| Instruction |
Please give a word-for-word repeat of the line containing "An IPlayerInfo object" and all lines that come after it in the entries below, ending at the last line.

| Material provided |
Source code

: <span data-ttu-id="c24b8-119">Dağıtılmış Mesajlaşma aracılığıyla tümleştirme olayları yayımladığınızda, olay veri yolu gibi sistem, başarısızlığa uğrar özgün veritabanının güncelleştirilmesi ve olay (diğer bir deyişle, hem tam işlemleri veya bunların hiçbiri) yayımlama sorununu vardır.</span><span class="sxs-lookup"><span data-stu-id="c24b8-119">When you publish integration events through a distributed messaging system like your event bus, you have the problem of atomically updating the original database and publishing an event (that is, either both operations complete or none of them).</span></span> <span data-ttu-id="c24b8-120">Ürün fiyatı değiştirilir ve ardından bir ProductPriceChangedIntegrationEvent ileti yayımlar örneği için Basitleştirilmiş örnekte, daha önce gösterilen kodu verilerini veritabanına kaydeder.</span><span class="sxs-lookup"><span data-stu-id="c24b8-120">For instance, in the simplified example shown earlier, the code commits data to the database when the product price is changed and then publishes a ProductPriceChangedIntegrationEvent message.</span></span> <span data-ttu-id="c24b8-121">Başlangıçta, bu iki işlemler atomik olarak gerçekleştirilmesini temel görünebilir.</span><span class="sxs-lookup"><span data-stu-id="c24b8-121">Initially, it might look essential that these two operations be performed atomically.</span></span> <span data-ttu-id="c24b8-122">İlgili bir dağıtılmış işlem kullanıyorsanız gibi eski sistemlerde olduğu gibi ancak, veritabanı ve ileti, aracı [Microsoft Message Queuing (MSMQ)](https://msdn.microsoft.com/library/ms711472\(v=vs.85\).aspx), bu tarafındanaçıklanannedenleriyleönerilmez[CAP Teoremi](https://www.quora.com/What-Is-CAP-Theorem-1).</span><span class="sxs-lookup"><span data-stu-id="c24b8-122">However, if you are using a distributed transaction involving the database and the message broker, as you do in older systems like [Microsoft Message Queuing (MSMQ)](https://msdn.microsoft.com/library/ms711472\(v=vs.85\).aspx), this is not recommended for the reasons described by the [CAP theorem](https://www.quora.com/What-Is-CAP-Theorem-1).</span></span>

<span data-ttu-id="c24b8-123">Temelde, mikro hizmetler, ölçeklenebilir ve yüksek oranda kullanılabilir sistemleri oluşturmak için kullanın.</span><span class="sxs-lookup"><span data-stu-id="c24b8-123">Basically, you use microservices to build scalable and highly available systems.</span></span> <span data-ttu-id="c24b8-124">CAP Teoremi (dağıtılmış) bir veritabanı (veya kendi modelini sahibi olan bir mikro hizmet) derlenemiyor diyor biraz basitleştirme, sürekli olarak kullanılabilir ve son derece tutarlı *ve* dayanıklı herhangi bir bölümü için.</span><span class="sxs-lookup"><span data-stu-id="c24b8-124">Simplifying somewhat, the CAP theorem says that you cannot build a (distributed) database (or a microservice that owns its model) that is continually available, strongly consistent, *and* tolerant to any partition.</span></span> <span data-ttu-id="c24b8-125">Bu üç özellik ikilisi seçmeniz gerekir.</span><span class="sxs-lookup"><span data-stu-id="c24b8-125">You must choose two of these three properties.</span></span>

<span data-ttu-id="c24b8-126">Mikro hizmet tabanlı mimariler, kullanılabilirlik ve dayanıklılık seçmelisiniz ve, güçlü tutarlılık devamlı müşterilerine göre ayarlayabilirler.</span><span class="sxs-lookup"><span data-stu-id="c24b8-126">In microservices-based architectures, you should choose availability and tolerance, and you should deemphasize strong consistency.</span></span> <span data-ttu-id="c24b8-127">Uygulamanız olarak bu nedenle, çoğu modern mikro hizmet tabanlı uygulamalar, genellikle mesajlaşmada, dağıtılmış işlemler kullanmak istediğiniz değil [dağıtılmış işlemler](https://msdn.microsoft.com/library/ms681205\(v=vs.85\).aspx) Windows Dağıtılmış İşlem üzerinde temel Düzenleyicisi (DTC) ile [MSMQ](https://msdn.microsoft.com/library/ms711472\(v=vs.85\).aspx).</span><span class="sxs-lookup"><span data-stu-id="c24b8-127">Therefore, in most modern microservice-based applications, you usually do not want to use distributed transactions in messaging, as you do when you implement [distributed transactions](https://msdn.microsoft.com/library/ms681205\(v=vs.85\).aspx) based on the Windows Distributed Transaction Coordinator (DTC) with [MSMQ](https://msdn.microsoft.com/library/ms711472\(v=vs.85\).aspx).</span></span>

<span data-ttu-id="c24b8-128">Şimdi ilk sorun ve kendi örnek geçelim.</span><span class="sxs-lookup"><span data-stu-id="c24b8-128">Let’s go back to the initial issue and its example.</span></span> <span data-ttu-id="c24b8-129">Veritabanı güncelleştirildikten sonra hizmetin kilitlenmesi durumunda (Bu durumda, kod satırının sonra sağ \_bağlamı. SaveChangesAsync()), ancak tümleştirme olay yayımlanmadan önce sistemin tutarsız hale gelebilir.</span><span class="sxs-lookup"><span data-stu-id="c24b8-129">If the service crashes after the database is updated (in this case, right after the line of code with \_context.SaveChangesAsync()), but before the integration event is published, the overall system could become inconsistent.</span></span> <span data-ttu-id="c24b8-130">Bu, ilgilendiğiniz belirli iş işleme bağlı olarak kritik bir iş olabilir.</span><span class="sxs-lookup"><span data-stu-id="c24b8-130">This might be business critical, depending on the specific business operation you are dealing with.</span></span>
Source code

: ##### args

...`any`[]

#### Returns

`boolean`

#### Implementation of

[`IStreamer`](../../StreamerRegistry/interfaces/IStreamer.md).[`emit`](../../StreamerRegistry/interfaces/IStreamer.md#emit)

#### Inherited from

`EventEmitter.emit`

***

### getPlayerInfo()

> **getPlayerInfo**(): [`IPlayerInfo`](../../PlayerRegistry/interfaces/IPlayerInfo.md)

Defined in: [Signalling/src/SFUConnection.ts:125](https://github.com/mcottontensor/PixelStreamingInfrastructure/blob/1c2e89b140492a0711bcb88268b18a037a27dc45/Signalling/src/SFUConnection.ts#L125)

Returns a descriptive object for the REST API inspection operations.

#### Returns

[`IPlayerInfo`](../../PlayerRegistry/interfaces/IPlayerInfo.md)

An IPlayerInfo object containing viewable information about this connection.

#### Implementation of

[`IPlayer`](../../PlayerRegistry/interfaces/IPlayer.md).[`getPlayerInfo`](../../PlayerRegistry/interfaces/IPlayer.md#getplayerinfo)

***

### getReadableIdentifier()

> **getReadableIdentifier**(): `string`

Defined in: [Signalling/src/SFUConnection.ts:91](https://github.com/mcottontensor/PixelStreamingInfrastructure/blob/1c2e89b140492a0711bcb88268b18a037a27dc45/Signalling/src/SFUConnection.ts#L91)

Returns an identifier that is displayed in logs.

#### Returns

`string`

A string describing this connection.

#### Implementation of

| Result of this task |
An IPlayerInfo object containing viewable information about this connection.

#### Implementation of

[`IPlayer`](../../PlayerRegistry/interfaces/IPlayer.md).[`getPlayerInfo`](../../PlayerRegistry/interfaces/IPlayer.md#getplayerinfo)

***

### getReadableIdentifier()

> **getReadableIdentifier**(): `string`

Defined in: [Signalling/src/SFUConnection.ts:91](https://github.com/mcottontensor/PixelStreamingInfrastructure/blob/1c2e89b140492a0711bcb88268b18a037a27dc45/Signalling/src/SFUConnection.ts#L91)

Returns an identifier that is displayed in logs.

#### Returns

`string`

A string describing this connection.

#### Implementation of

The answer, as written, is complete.